Automated Neuron Labelling Enables Generative Steering and Interpretability in Protein Language Models

TL;DR

This paper introduces an automated neuron labeling framework for protein language models, enabling interpretability and targeted protein generation based on neuron activations, revealing insights into model structure and biological properties.

Contribution

The authors present the first scalable method for labeling neurons in PLMs with biological descriptions and develop a neuron activation-guided steering technique for protein design.

Findings

Neurons are selectively sensitive to biochemical and structural properties.

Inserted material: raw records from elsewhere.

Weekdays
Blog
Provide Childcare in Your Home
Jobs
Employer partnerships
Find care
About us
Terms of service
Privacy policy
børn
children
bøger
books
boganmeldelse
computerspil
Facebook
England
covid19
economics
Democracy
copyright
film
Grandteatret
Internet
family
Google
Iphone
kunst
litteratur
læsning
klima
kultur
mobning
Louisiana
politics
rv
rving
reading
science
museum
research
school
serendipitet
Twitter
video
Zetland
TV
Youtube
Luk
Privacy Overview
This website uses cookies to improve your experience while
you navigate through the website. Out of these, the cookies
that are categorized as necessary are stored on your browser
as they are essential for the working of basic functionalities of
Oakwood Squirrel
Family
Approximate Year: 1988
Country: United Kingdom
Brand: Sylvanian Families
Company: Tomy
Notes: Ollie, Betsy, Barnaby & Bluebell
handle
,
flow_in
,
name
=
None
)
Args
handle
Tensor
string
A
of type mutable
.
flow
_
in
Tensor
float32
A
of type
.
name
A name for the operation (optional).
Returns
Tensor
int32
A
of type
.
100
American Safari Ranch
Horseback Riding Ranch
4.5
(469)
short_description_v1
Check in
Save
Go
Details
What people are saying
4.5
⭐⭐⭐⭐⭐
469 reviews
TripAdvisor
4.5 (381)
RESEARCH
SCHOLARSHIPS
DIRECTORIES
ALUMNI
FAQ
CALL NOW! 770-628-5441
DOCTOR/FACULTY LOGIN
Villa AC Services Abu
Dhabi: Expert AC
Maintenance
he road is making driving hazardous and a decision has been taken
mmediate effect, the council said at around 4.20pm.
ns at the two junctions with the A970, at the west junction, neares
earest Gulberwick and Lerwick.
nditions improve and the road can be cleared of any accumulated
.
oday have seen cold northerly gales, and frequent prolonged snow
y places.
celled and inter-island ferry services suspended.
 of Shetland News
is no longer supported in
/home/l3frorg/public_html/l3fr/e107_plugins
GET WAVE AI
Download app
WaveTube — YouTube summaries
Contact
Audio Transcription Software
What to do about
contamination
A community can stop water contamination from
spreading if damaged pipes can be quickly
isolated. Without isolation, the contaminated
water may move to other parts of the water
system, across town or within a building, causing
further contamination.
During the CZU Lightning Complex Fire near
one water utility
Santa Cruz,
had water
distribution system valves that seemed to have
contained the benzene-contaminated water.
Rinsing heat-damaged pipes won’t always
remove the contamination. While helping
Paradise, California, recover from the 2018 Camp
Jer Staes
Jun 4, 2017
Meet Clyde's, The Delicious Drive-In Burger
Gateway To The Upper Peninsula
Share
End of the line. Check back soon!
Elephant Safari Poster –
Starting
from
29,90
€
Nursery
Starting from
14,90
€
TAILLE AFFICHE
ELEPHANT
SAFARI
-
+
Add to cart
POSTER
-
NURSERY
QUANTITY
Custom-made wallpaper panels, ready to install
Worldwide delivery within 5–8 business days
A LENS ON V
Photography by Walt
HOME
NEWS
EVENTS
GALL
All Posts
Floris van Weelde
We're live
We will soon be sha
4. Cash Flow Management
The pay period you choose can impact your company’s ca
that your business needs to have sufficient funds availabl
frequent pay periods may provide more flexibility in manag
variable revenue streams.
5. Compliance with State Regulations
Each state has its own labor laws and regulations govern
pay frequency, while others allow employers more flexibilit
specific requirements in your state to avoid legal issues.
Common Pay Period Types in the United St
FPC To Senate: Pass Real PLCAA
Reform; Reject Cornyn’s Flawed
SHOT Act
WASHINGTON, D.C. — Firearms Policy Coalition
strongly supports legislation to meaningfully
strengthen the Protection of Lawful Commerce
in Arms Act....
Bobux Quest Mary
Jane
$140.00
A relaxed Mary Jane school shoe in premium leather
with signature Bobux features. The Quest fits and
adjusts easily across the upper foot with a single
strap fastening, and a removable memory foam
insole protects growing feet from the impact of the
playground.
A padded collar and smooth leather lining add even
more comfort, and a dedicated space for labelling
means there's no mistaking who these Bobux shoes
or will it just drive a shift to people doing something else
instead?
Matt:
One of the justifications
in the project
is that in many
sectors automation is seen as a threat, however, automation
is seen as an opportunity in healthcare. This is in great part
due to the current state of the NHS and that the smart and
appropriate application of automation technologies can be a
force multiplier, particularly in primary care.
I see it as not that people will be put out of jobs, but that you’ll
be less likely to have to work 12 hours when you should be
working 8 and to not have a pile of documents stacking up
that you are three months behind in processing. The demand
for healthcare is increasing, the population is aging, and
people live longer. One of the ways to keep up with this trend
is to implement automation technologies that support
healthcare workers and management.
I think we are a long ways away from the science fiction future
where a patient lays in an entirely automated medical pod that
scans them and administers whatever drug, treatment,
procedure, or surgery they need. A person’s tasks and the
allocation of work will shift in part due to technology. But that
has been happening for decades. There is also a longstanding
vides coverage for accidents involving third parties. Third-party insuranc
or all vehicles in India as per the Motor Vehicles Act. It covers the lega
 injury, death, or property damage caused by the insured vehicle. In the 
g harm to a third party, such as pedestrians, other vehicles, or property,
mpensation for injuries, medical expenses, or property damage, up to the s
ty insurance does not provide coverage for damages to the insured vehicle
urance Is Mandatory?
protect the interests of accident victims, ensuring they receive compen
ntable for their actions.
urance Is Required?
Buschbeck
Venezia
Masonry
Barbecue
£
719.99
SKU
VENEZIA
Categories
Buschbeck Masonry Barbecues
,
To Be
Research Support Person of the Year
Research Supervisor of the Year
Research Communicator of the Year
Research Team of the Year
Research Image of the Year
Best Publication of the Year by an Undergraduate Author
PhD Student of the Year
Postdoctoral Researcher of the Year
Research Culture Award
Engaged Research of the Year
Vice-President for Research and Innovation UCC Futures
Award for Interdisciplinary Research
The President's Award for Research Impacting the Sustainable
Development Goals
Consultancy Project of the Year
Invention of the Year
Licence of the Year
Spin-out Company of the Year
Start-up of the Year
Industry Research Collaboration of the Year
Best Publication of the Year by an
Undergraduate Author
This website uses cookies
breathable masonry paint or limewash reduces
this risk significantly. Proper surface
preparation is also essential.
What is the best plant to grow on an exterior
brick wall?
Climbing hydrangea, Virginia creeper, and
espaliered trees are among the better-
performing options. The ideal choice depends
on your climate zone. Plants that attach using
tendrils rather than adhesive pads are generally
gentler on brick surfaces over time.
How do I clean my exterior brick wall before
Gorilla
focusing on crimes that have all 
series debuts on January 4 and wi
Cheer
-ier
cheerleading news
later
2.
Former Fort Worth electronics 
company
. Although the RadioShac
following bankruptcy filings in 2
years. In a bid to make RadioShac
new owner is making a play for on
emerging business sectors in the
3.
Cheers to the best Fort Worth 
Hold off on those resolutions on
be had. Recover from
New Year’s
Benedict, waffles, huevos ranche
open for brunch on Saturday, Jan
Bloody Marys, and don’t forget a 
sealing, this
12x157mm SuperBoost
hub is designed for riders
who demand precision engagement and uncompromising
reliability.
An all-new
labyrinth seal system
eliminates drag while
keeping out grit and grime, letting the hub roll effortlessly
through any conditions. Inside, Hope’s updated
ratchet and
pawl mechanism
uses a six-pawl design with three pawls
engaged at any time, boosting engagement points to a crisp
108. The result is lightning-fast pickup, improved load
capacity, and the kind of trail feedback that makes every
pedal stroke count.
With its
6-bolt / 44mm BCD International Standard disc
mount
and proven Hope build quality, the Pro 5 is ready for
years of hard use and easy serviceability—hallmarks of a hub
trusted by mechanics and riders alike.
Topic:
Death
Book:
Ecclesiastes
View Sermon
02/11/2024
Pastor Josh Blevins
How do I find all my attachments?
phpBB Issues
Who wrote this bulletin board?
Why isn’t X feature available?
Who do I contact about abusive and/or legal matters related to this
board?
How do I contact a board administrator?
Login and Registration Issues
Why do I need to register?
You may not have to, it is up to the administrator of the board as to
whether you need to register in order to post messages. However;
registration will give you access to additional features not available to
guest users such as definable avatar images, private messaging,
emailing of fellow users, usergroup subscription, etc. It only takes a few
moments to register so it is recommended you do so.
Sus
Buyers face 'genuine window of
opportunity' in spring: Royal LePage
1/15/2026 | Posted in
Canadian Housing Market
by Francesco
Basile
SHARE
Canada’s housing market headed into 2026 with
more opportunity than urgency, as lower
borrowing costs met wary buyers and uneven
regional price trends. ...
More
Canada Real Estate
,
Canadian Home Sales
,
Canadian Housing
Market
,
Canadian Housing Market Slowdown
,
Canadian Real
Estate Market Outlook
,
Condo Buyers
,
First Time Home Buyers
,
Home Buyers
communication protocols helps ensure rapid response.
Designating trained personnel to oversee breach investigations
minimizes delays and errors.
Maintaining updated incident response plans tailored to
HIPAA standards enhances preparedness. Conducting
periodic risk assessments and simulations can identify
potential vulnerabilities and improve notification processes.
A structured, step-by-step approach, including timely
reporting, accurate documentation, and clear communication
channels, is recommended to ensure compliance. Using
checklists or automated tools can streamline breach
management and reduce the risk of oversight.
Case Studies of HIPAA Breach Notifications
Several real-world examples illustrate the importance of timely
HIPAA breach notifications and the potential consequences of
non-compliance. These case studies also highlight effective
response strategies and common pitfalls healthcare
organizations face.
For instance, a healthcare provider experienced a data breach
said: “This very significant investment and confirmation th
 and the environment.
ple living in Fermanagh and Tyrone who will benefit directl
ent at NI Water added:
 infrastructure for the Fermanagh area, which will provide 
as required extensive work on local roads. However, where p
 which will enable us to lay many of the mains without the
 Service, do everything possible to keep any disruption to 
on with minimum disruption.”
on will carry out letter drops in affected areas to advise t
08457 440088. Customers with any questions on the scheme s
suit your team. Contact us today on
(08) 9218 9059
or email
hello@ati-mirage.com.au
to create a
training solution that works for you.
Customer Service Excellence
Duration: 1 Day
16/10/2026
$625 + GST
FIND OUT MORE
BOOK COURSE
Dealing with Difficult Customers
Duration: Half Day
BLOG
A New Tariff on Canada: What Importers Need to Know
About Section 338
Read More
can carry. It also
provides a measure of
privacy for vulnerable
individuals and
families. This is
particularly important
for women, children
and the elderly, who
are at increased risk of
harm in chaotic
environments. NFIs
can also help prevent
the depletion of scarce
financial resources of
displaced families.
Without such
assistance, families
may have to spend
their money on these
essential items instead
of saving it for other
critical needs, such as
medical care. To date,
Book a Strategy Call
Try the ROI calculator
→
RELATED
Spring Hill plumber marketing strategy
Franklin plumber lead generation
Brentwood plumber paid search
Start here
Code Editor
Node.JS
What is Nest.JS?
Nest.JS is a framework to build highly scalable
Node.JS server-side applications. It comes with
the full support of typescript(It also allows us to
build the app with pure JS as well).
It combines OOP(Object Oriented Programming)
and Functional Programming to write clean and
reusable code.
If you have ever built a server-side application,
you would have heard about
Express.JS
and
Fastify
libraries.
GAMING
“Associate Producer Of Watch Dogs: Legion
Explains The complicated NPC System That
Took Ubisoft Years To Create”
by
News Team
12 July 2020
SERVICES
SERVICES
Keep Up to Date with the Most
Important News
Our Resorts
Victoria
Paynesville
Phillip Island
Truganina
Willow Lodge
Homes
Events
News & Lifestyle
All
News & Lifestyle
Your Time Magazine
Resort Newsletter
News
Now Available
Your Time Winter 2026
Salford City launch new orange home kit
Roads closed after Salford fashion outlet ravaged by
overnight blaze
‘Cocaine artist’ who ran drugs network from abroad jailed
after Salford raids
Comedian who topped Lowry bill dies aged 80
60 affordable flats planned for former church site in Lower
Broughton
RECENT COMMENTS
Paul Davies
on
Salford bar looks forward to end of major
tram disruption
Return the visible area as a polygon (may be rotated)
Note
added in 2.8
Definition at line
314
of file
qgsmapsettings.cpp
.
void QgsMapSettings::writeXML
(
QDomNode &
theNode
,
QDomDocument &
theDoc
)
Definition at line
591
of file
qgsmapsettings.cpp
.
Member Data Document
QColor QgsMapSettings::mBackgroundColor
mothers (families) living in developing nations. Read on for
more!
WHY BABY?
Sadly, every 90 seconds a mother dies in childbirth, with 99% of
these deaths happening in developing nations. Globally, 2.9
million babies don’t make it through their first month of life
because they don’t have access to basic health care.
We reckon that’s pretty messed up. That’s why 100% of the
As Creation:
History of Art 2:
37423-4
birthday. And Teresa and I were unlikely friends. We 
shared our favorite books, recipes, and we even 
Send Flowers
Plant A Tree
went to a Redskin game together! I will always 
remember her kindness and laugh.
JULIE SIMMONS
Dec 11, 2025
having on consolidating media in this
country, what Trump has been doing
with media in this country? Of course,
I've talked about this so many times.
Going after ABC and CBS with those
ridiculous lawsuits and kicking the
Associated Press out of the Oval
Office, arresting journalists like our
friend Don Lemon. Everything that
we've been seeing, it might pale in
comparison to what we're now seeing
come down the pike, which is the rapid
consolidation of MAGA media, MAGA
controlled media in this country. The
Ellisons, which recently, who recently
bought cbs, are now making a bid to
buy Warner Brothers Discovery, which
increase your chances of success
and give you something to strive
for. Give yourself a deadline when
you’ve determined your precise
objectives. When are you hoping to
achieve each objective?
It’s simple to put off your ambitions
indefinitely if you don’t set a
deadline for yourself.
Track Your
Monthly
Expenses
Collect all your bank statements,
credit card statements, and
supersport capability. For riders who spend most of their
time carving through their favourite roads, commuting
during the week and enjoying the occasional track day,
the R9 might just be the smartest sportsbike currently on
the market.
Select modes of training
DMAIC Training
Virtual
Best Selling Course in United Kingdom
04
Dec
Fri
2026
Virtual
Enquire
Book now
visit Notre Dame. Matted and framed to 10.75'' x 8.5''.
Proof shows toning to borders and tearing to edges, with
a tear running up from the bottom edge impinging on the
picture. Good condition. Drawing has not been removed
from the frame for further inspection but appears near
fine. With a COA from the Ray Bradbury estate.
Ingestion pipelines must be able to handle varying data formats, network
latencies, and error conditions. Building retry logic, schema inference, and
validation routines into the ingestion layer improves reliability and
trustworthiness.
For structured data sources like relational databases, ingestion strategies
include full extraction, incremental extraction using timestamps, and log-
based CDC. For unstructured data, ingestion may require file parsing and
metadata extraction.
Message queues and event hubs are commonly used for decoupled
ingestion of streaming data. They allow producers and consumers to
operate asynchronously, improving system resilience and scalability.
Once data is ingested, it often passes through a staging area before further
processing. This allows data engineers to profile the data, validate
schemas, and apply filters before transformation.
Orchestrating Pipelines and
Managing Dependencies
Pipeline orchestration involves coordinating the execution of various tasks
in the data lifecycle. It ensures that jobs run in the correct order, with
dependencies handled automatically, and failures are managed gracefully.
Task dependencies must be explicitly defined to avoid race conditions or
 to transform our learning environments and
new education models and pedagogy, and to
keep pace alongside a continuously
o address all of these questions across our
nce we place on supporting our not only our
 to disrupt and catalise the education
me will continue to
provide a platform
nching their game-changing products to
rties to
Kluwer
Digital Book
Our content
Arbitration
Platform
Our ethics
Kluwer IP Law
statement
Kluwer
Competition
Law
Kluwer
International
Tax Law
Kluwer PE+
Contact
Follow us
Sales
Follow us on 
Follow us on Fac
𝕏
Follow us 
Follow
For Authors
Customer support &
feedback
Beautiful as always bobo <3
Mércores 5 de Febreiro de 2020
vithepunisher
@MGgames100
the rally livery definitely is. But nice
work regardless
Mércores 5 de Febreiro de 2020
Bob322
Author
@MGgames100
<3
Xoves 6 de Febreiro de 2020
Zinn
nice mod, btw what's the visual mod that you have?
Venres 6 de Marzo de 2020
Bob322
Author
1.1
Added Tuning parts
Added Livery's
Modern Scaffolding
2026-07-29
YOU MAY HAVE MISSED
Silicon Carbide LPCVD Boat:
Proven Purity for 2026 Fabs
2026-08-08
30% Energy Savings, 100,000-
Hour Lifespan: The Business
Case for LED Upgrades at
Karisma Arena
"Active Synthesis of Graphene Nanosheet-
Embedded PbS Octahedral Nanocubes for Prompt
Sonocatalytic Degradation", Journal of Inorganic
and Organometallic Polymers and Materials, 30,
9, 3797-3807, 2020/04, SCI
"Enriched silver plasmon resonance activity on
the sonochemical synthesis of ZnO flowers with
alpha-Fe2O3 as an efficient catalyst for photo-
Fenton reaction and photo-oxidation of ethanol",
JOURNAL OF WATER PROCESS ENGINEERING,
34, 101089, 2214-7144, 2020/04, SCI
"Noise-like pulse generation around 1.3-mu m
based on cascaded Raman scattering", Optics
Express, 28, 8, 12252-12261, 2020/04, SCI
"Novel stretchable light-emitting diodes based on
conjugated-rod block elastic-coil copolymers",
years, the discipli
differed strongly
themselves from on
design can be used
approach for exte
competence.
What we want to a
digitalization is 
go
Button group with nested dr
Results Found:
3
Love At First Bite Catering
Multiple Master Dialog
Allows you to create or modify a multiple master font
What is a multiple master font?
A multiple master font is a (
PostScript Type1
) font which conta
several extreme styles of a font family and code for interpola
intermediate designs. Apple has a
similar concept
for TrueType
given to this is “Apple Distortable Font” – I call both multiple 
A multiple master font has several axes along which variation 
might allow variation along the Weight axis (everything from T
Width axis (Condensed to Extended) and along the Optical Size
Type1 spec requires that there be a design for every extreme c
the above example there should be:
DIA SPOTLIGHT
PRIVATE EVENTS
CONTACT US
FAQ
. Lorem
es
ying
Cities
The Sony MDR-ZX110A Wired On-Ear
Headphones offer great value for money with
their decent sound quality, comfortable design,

The steering method can generate proteins with specific traits.

Analysis reveals scaling laws and structured neuron space in PLMs.

Abstract

Protein language models (PLMs) encode rich biological information, yet their internal neuron representations are poorly understood. We introduce the first automated framework for labeling every neuron in a PLM with biologically grounded natural language descriptions. Unlike prior approaches relying on sparse autoencoders or manual annotation, our method scales to hundreds of thousands of neurons, revealing individual neurons are selectively sensitive to diverse biochemical and structural properties. We then develop a novel neuron activation-guided steering method to generate proteins with desired traits, enabling convergence to target biochemical properties like molecular weight and instability index as well as secondary and tertiary structural motifs, including alpha helices and canonical Zinc Fingers. We finally show that analysis of labeled neurons in different model sizes reveals PLM scaling laws and a structured neuron space distribution.